In People v Gillespie, 41 Mich. App. 748, 750-751; 201 NW2d 104 (1972), this Court held:
The United States Constitution forbids the discriminatory enforcement of nondiscriminatory laws. Yick Wo v Hopkins, 118 U.S. 356; 6 S. Ct. 1064; *708 30 L. Ed. 220 (1886). However, the conscious exercise of some selectivity in the enforcement of a law is not, in itself, a Federal constitutional violation. In order to be a violation of equal protection, the selection must be based upon race, religion, or some other arbitrary classification. Oyler v Boles, 368 U.S. 448; 82 S. Ct. 501; 7 L. Ed. 2d 446 (1962). This latter element of intentional or purposeful discrimination will not be presumed. There must be an affirmative showing of clear and intentional discrimination. Snowden v Hughes, 321 U.S. 1; 64 S. Ct. 397; 88 L. Ed. 497 (1943).
See also Sponick v Detroit Police Dep't, 49 Mich. App. 162, 205-206; 211 NW2d 674 (1973).
We find no showing of clear and intentional discrimination. We find that the DNR has not yet achieved one hundred percent compliance with the law by landfills in that district, that by denial of this application the DNR was seeking better compliance by all landfills, and that such action did not amount to discrimination.
The last issue involves the appellant's claim that the hearing examiner rejected appellant's evidence that no water pollution existed.

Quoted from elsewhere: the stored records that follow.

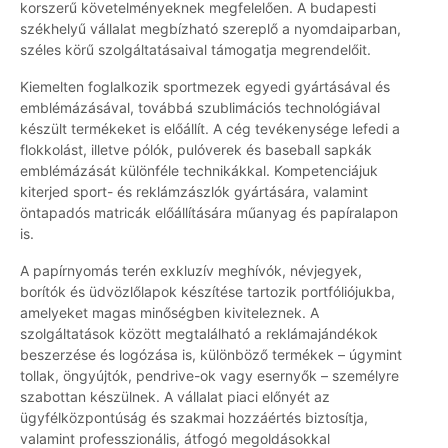
korszerű követelményeknek megfelelően. A budapesti
székhelyű vállalat megbízható szereplő a nyomdaiparban,
széles körű szolgáltatásaival támogatja megrendelőit.
Kiemelten foglalkozik sportmezek egyedi gyártásával és
emblémázásával, továbbá szublimációs technológiával
készült termékeket is előállít. A cég tevékenysége lefedi a
flokkolást, illetve pólók, pulóverek és baseball sapkák
emblémázását különféle technikákkal. Kompetenciájuk
kiterjed sport- és reklámzászlók gyártására, valamint
öntapadós matricák előállítására műanyag és papíralapon
is.
A papírnyomás terén exkluzív meghívók, névjegyek,
borítók és üdvözlőlapok készítése tartozik portfóliójukba,
amelyeket magas minőségben kiviteleznek. A
szolgáltatások között megtalálható a reklámajándékok
beszerzése és logózása is, különböző termékek – úgymint
tollak, öngyújtók, pendrive-ok vagy esernyők – személyre
szabottan készülnek. A vállalat piaci előnyét az
ügyfélközpontúság és szakmai hozzáértés biztosítja,
valamint professzionális, átfogó megoldásokkal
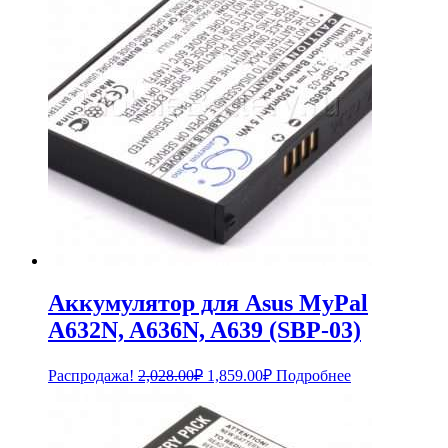
Аккумулятор для Asus MyPal
A632N, A636N, A639 (SBP-03)
Первоначальная
Текущая
Распродажа!
2,028.00
₽
1,859.00
₽
Подробнее
цена
цена:
составляла
1,859.00₽.
2,028.00₽.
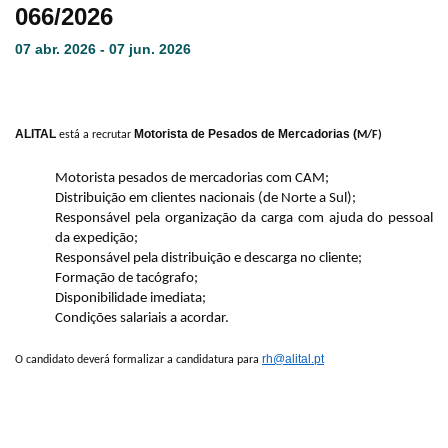
066/2026
07 abr. 2026 - 07 jun. 2026
ALITAL
Motorista de Pesados de Mercadorias (
está a recrutar
M/F)
Motorista pesados de mercadorias com CAM;
Distribuição em clientes nacionais (de Norte a Sul);
Responsável pela organização da carga com ajuda do pessoal
da expedição;
Responsável pela distribuição e descarga no cliente;
Formação de tacógrafo;
Disponibilidade imediata;
Condições salariais a acordar.
rh@alital.pt
O candidato deverá formalizar a candidatura para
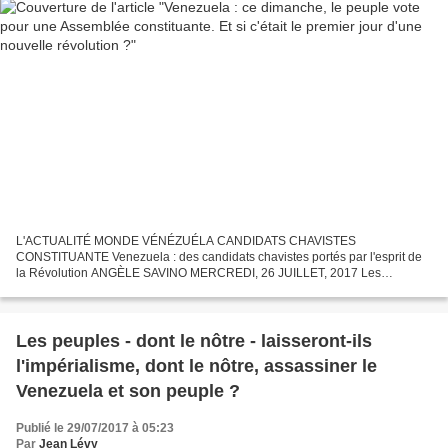
L'ACTUALITÉ MONDE VÉNÉZUÉLA CANDIDATS CHAVISTES
CONSTITUANTE Venezuela : des candidats chavistes portés par l'esprit de
la Révolution ANGÈLE SAVINO MERCREDI, 26 JUILLET, 2017 Les
candidats du "chavisme rebelle" rassemblés dans une cour d'immeuble,
dans...
Les peuples - dont le nôtre - laisseront-ils
l'impérialisme, dont le nôtre, assassiner le
Venezuela et son peuple ?
Publié le 29/07/2017 à 05:23
Par
Jean Lévy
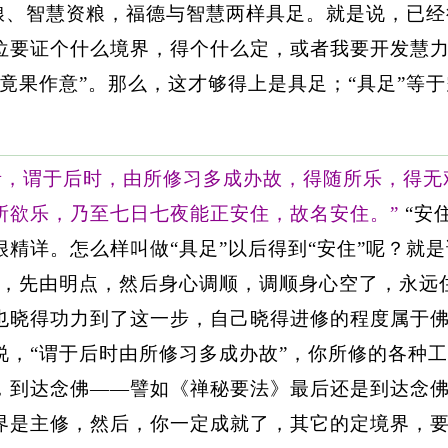
粮、智慧资粮，福德与智慧两样具足。就是说，已经
位要证个什么境界，得个什么定，或者我要开发慧
竟果作意”。那么，这才够得上是具足；“具足”等
者，谓于后时，由所修习多成办故，得随所乐，得无
所欲乐，乃至七日七夜能正安住，故名安住。”
“安
精详。怎么样叫做“具足”以后得到“安住”呢？就
中，先由明点，然后身心调顺，调顺身心空了，永远
也晓得功力到了这一步，自己晓得进修的程度属于
说，“谓于后时由所修习多成办故”，你所修的各种
，到达念佛——譬如《禅秘要法》最后还是到达念
界是主修，然后，你一定成就了，其它的定境界，要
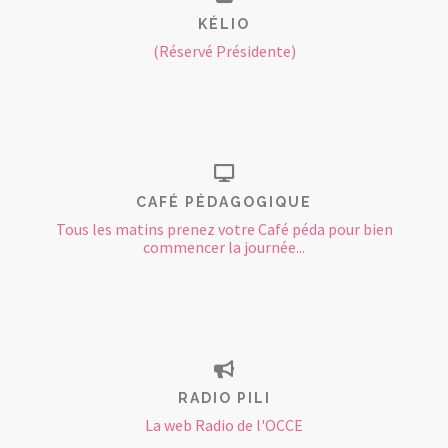
KÉLIO
(Réservé Présidente)
CAFÉ PÉDAGOGIQUE
Tous les matins prenez votre Café péda pour bien
commencer la journée...
RADIO PILI
La web Radio de l'OCCE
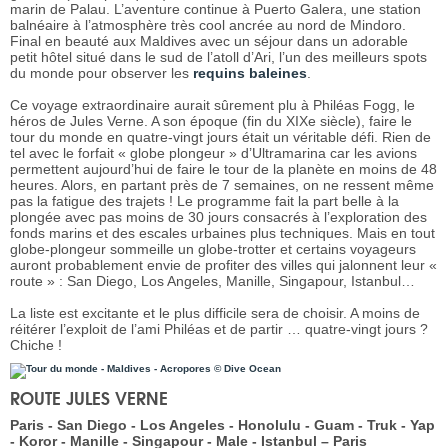
marin de Palau. L’aventure continue à Puerto Galera, une station
balnéaire à l’atmosphère très cool ancrée au nord de Mindoro.
Final en beauté aux Maldives avec un séjour dans un adorable
petit hôtel situé dans le sud de l’atoll d’Ari, l’un des meilleurs spots
du monde pour observer les
requins baleines
.
Ce voyage extraordinaire aurait sûrement plu à Philéas Fogg, le
héros de Jules Verne. A son époque (fin du XIXe siècle), faire le
tour du monde en quatre-vingt jours était un véritable défi. Rien de
tel avec le forfait « globe plongeur » d’Ultramarina car les avions
permettent aujourd’hui de faire le tour de la planète en moins de 48
heures. Alors, en partant près de 7 semaines, on ne ressent même
pas la fatigue des trajets ! Le programme fait la part belle à la
plongée avec pas moins de 30 jours consacrés à l’exploration des
fonds marins et des escales urbaines plus techniques. Mais en tout
globe-plongeur sommeille un globe-trotter et certains voyageurs
auront probablement envie de profiter des villes qui jalonnent leur «
route » : San Diego, Los Angeles, Manille, Singapour, Istanbul…
La liste est excitante et le plus difficile sera de choisir. A moins de
réitérer l’exploit de l’ami Philéas et de partir … quatre-vingt jours ?
Chiche !
ROUTE JULES VERNE
Paris - San Diego - Los Angeles - Honolulu - Guam - Truk - Yap
- Koror - Manille - Singapour - Male - Istanbul – Paris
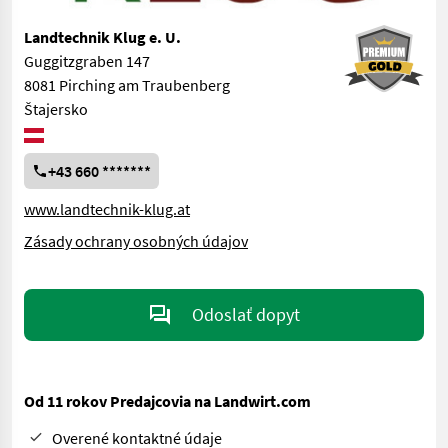
Landtechnik Klug e. U.
Guggitzgraben 147
8081 Pirching am Traubenberg
Štajersko
+43 660 *******
www.landtechnik-klug.at
Zásady ochrany osobných údajov
Odoslať dopyt
Od 11 rokov Predajcovia na Landwirt.com
Overené kontaktné údaje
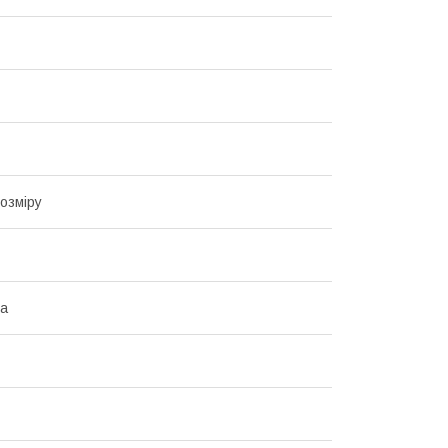
озміру
на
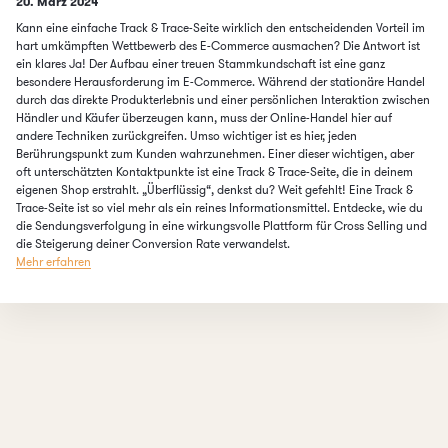
Published on
20. März 2024
Kann eine einfache Track & Trace-Seite wirklich den entscheidenden Vorteil im
hart umkämpften Wettbewerb des E-Commerce ausmachen? Die Antwort ist
ein klares Ja! Der Aufbau einer treuen Stammkundschaft ist eine ganz
besondere Herausforderung im E-Commerce. Während der stationäre Handel
durch das direkte Produkterlebnis und einer persönlichen Interaktion zwischen
Händler und Käufer überzeugen kann, muss der Online-Handel hier auf
andere Techniken zurückgreifen. Umso wichtiger ist es hier, jeden
Berührungspunkt zum Kunden wahrzunehmen. Einer dieser wichtigen, aber
oft unterschätzten Kontaktpunkte ist eine Track & Trace-Seite, die in deinem
eigenen Shop erstrahlt. „Überflüssig“, denkst du? Weit gefehlt! Eine Track &
Trace-Seite ist so viel mehr als ein reines Informationsmittel. Entdecke, wie du
die Sendungsverfolgung in eine wirkungsvolle Plattform für Cross Selling und
die Steigerung deiner Conversion Rate verwandelst.
Mehr erfahren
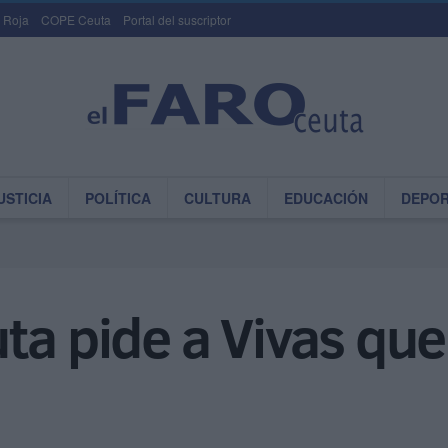
 Roja
COPE Ceuta
Portal del suscriptor
USTICIA
POLÍTICA
CULTURA
EDUCACIÓN
DEPO
ta pide a Vivas qu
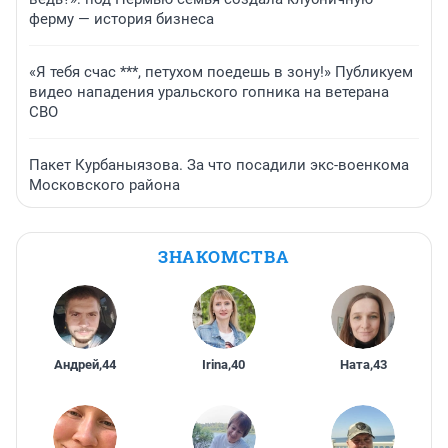
ферму — история бизнеса
«Я тебя счас ***, петухом поедешь в зону!» Публикуем
видео нападения уральского гопника на ветерана
СВО
Пакет Курбаныязова. За что посадили экс-военкома
Московского района
ЗНАКОМСТВА
Андрей
,
44
Irina
,
40
Ната
,
43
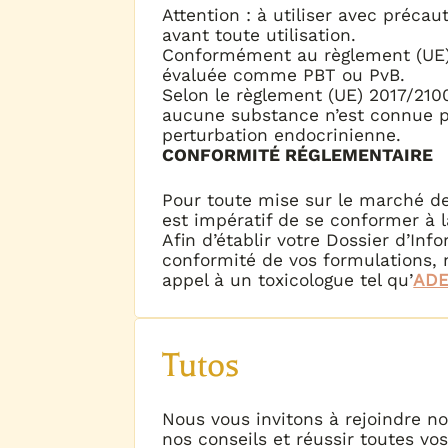
Attention : à utiliser avec précau
avant toute utilisation.
Conformément au règlement (UE)
évaluée comme PBT ou PvB.
Selon le règlement (UE) 2017/210
aucune substance n’est connue p
perturbation endocrinienne.
CONFORMITÉ RÉGLEMENTAIRE
Pour toute mise sur le marché de
est impératif de se conformer à l
Afin d’établir votre Dossier d’Inf
conformité de vos formulations,
appel à un toxicologue tel qu’
AD
Tutos
Nous vous invitons à rejoindre n
nos conseils et réussir toutes vo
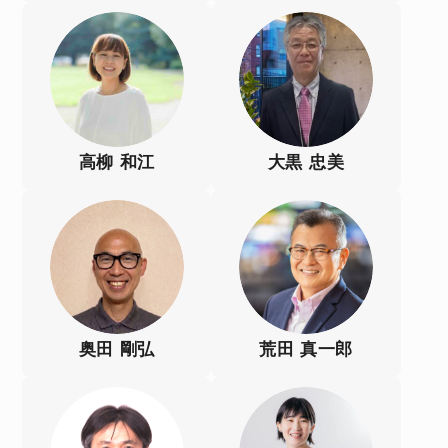
高柳 和江
大黒 忠美
奥田 剛弘
荒田 真一郎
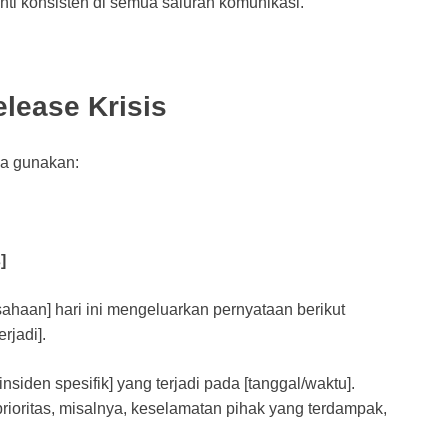
nti konsisten di semua saluran komunikasi.
lease Krisis
da gunakan:
]
haan] hari ini mengeluarkan pernyataan berikut
rjadi].
iden spesifik] yang terjadi pada [tanggal/waktu].
 prioritas, misalnya, keselamatan pihak yang terdampak,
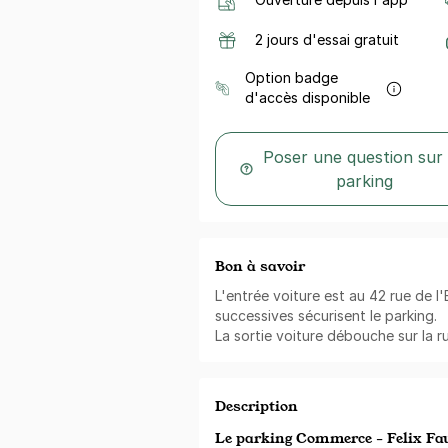
2 jours d'essai gratuit
Option badge
d'accès disponible
Poser une question sur
parking
Bon à savoir
L'entrée voiture est au 42 rue de l
successives sécurisent le parking.
La sortie voiture débouche sur la r
Description
Le parking Commerce - Felix Fau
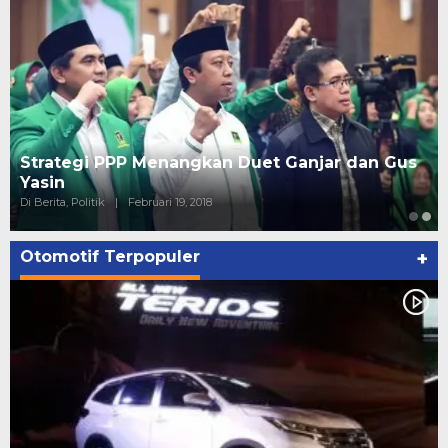
Strategi PPP Menangkan Duet Ganjar dan Gus
Yasin
Di Berita, Politik
|
Februari 19, 2018
Otomotif Terpopuler
+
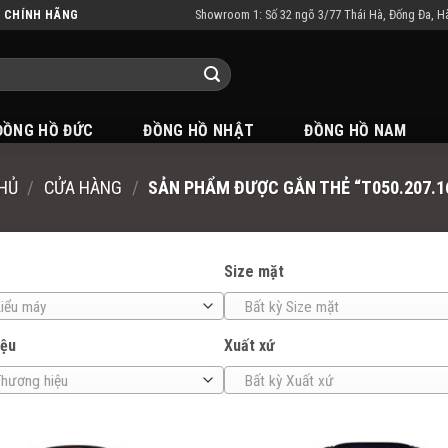
Showroom 1: Số 32 ngõ 3/77 Thái Hà, Đống Đa, H
N CHÍNH HÃNG
ĐỒNG HỒ ĐỨC
ĐỒNG HỒ NHẬT
ĐỒNG HỒ NAM
HỦ
/
CỬA HÀNG
/
SẢN PHẨM ĐƯỢC GẮN THẺ “T050.207.16
Size mặt
Kiểu máy
Bất kỳ Size mặt
iệu
Xuất xứ
Thương hiệu
Bất kỳ Xuất xứ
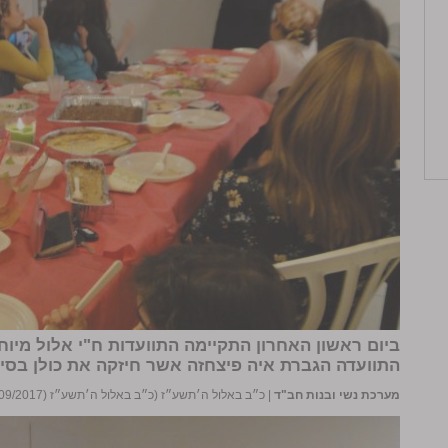
ביום ראשון האחרון התקיימה התוועדות ח"י אלול מיו
התוועדה הגברת
איה פיצחזה
אשר חיזקה את כולן בסי
מערכת נשי ובנות חב"ד
|
כ״ב באלול ה׳תשע״ז (כ״ב באלול ה׳תשע״ז (13/09/2017))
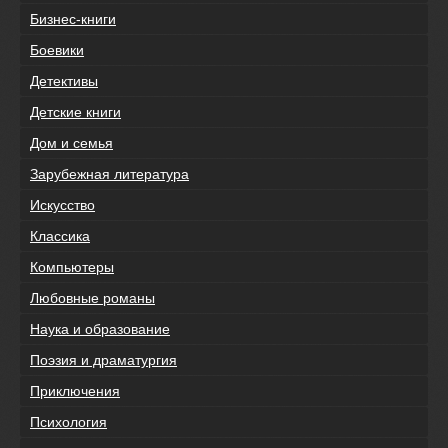
Бизнес-книги
Боевики
Детективы
Детские книги
Дом и семья
Зарубежная литература
Искусство
Классика
Компьютеры
Любовные романы
Наука и образование
Поэзия и драматургия
Приключения
Психология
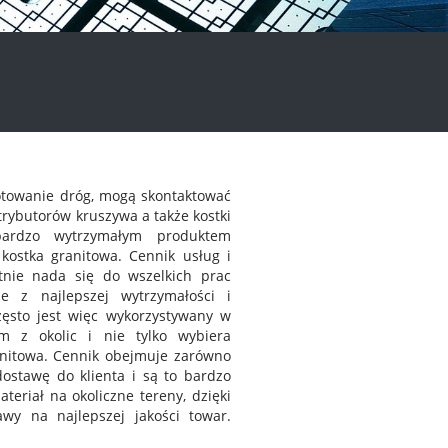
gotowanie dróg, mogą skontaktować
trybutorów kruszywa a także kostki
bardzo wytrzymałym produktem
ostka granitowa. Cennik usług i
tnie nada się do wszelkich prac
e z najlepszej wytrzymałości i
ęsto jest więc wykorzystywany w
m z okolic i nie tylko wybiera
anitowa. Cennik obejmuje zarówno
dostawę do klienta i są to bardzo
teriał na okoliczne tereny, dzięki
wy na najlepszej jakości towar.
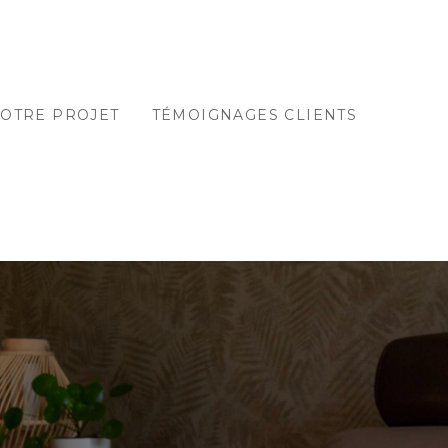
OTRE PROJET
TÉMOIGNAGES CLIENTS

His evidence was that conservation officer Rumsey testified that he observed no groundwater problems on the site.
The appellant misread the hearing examiner's position. The hearing examiner found "the condition of the immediate groundwater and potential for contamination are not and cannot be known until a hydrogeologic study is done and monitoring wells are in place."
The hearing officer did not reject appellant's evidence. He found that the only evidence which would determine the question would be a hydrogeological survey which appellant had not performed.
Affirmed.
BRONSON, J., did not participate.
NOTES
[*] Circuit judge, sitting on the Court of Appeals by assignment.